The appeals court agreed. Here’s the opinion. This is the golden nugget that will be quoted far and wide in mainstream media and in the blogosphere (emphasis in original):
“While Congress has criminalized the illegal entry into this country, it has not made the continued presence of an illegal alien in the United States a crime unless the illegal alien has previously been deported and has again entered this country illegally. 8 U.S.C. § 1326 (2000) makes it a felony for an alien who has been deported to thereafter reenter the United States or at anytime thereafter be found in the United States.”
In other words, the judge suspended logic — that illegal aliens obviously are in the country illegally — because Congress wasn’t explicit, and threw out the sentence.

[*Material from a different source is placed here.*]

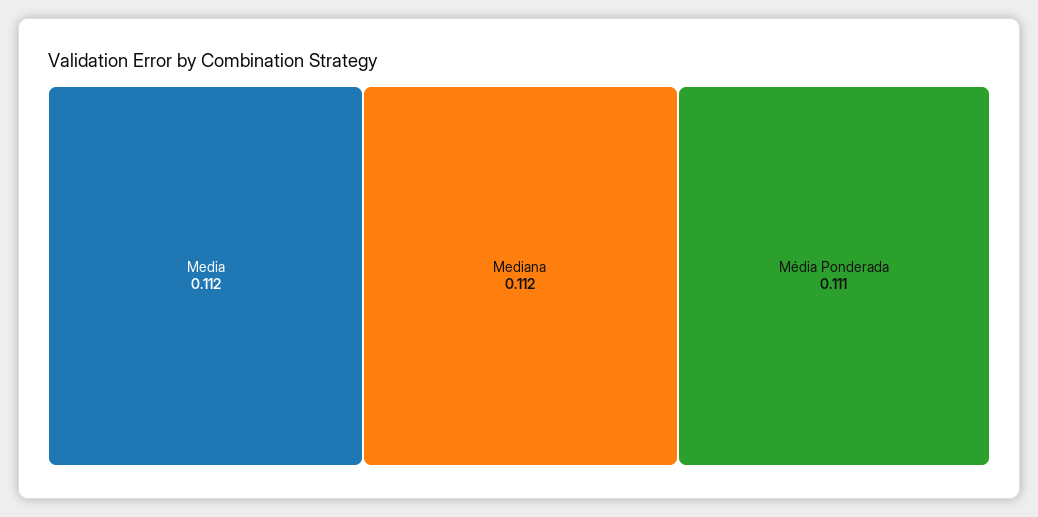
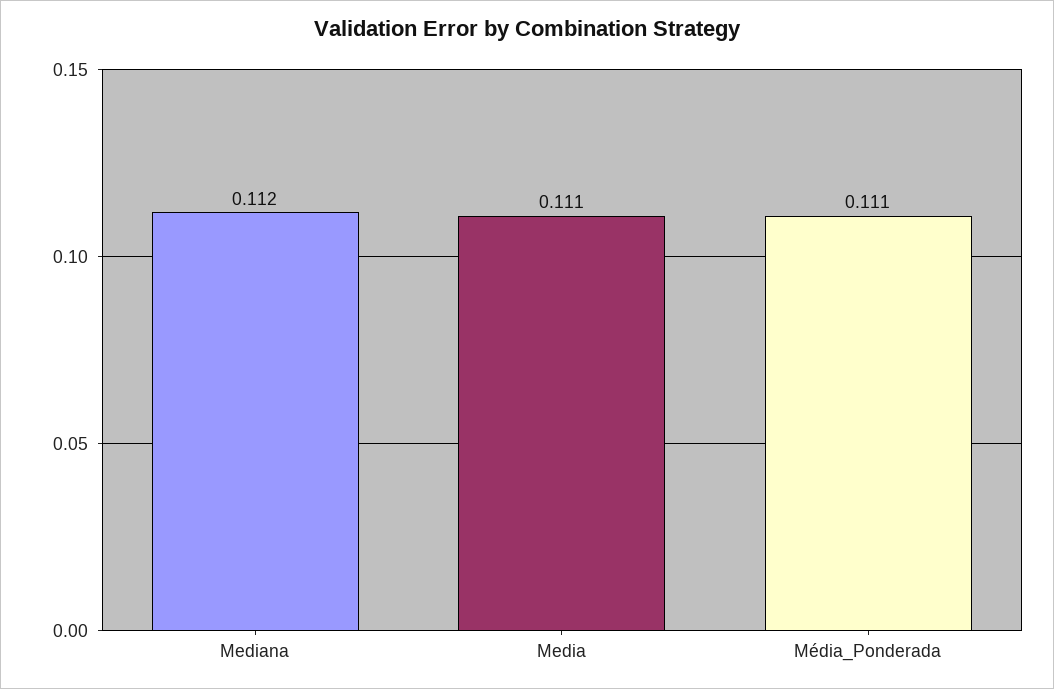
Media: 0.112 -> 0.111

Martinez also argued that it’s not the state court’s function to enforce federal immigration law. True, but as the appeals court pointed out, the district court wasn’t enforcing immigration law by recognizing that the drug-dealing thug was an illegal alien. I hope George Bush reads this part:
“The fact that our national leaders, for political, policy, or budgetary reasons, have chosen to ignore violations of our immigration laws does not prevent our courts from considering whether a defendant is engaging in an ongoing violation of law in determining that defendant’s amenability to probation. The sentencing court should not be compelled to impose a plan of probation which, by its very nature, cannot be successfully completed.”
The case goes back to the lower court for resentencing. Who knows what will happen after that. The prosecutors had accepted Martinez’s plea, so I don’t see them appealing the case to the Kansas Supreme Court.
Will Congress fix this? I wouldn't count on it.